The task = Collect every line of the records below that contains the word "middle".

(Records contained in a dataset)

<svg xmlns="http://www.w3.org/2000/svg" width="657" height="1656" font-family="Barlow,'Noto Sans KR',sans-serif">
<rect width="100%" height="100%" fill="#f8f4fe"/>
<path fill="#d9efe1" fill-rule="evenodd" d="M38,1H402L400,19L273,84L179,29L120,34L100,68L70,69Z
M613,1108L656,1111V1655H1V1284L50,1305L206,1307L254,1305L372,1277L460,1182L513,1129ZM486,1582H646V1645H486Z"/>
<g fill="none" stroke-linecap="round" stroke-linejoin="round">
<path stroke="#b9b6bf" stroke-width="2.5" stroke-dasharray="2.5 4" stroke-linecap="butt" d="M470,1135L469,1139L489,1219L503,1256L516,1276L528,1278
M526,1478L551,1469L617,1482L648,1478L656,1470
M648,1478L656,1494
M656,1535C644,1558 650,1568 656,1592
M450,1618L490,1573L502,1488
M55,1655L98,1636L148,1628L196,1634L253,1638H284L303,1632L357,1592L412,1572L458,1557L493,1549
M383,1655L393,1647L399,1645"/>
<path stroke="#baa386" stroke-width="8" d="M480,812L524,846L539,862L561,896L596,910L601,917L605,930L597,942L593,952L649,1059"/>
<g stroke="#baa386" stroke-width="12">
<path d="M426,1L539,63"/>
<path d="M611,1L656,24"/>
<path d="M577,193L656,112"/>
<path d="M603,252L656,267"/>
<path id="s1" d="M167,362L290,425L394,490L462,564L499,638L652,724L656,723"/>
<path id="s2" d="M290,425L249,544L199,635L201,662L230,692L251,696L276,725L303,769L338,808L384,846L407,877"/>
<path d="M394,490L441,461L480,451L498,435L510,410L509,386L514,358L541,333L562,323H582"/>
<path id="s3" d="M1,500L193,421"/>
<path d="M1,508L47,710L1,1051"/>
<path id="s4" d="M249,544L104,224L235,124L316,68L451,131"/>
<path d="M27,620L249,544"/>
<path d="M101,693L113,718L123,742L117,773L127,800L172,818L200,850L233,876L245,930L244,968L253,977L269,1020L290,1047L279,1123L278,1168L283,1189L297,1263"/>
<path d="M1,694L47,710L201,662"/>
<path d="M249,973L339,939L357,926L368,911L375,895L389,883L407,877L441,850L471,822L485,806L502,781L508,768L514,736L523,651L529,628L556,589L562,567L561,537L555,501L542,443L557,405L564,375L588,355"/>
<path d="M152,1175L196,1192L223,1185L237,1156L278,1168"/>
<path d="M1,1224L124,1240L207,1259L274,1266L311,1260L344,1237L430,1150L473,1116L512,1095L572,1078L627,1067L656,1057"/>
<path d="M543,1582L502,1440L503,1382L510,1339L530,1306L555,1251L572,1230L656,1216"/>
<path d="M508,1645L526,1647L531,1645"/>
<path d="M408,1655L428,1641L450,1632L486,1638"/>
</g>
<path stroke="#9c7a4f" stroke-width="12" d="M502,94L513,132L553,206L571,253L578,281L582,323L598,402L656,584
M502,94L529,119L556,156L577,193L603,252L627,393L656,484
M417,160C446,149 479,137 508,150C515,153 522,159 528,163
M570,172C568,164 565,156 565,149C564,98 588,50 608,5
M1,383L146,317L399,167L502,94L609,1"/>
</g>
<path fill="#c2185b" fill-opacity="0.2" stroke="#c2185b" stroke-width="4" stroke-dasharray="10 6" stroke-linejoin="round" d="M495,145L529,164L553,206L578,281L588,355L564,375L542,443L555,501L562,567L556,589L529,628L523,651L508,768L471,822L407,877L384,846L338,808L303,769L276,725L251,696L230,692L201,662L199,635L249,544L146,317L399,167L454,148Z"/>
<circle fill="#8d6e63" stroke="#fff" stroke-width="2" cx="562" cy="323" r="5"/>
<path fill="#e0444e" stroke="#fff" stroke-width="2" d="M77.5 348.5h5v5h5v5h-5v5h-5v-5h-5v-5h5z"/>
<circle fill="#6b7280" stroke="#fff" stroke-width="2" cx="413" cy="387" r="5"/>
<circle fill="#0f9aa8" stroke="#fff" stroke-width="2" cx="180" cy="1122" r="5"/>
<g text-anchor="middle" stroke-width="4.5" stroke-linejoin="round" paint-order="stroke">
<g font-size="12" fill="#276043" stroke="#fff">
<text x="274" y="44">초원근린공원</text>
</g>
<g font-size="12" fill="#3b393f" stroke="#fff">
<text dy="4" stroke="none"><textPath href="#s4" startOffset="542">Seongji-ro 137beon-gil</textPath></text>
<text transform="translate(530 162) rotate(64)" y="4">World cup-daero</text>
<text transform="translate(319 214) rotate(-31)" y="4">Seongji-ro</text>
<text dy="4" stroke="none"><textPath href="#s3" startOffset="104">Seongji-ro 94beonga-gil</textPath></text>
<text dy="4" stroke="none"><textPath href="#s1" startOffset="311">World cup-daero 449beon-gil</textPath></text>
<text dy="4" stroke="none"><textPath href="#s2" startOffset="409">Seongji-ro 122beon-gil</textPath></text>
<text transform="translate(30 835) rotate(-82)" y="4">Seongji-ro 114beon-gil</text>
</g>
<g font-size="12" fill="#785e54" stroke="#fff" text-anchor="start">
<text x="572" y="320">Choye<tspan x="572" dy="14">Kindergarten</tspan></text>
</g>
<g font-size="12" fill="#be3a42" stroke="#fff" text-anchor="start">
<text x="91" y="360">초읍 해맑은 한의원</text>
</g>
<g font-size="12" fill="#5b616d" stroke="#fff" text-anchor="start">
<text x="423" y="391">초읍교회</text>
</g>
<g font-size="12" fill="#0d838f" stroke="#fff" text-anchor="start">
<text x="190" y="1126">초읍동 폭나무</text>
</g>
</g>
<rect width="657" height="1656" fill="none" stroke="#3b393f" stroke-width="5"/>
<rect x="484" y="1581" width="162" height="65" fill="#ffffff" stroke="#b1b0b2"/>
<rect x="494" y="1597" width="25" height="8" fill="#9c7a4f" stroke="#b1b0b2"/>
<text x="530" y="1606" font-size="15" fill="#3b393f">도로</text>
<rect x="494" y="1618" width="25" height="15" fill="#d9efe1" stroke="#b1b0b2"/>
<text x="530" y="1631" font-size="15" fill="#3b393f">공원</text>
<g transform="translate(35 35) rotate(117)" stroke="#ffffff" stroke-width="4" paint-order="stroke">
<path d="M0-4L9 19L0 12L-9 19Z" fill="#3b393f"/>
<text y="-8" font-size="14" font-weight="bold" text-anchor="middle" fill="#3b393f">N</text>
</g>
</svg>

Response area =
<g text-anchor="middle" stroke-width="4.5" stroke-linejoin="round" paint-order="stroke">
<text y="-8" font-size="14" font-weight="bold" text-anchor="middle" fill="#3b393f">N</text>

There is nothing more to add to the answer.